[Start of section]

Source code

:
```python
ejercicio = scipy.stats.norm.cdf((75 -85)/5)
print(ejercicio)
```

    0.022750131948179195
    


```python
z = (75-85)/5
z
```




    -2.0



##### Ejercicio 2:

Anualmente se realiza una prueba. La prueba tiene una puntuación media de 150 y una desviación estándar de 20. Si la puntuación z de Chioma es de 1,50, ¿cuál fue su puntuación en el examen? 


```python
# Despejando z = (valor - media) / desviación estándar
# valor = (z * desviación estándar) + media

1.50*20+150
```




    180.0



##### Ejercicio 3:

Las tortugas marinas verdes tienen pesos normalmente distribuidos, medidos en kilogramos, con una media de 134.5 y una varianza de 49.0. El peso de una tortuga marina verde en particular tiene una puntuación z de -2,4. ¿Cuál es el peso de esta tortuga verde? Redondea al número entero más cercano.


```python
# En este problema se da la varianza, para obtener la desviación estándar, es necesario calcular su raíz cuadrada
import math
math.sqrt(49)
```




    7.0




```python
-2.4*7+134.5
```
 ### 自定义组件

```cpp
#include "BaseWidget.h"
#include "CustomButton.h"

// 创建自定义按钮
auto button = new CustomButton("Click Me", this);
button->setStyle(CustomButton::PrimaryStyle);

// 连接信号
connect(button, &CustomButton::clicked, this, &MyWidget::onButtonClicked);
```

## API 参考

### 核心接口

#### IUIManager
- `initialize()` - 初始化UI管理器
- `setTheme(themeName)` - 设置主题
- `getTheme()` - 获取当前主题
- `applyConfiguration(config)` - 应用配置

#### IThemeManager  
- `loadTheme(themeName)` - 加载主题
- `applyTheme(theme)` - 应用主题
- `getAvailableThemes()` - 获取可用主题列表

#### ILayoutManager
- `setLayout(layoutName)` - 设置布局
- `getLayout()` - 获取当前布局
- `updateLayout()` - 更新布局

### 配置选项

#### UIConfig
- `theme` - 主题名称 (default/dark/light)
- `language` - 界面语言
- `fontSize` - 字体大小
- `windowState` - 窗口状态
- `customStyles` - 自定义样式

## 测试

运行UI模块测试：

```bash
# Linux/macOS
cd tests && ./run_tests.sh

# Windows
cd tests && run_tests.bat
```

[End of section]

_GOAL OF THE EXERCISE_:
Determine how many lines in the preceding records include the word "estándar". The answer is that number alone.

_ANSWER BOX_:
4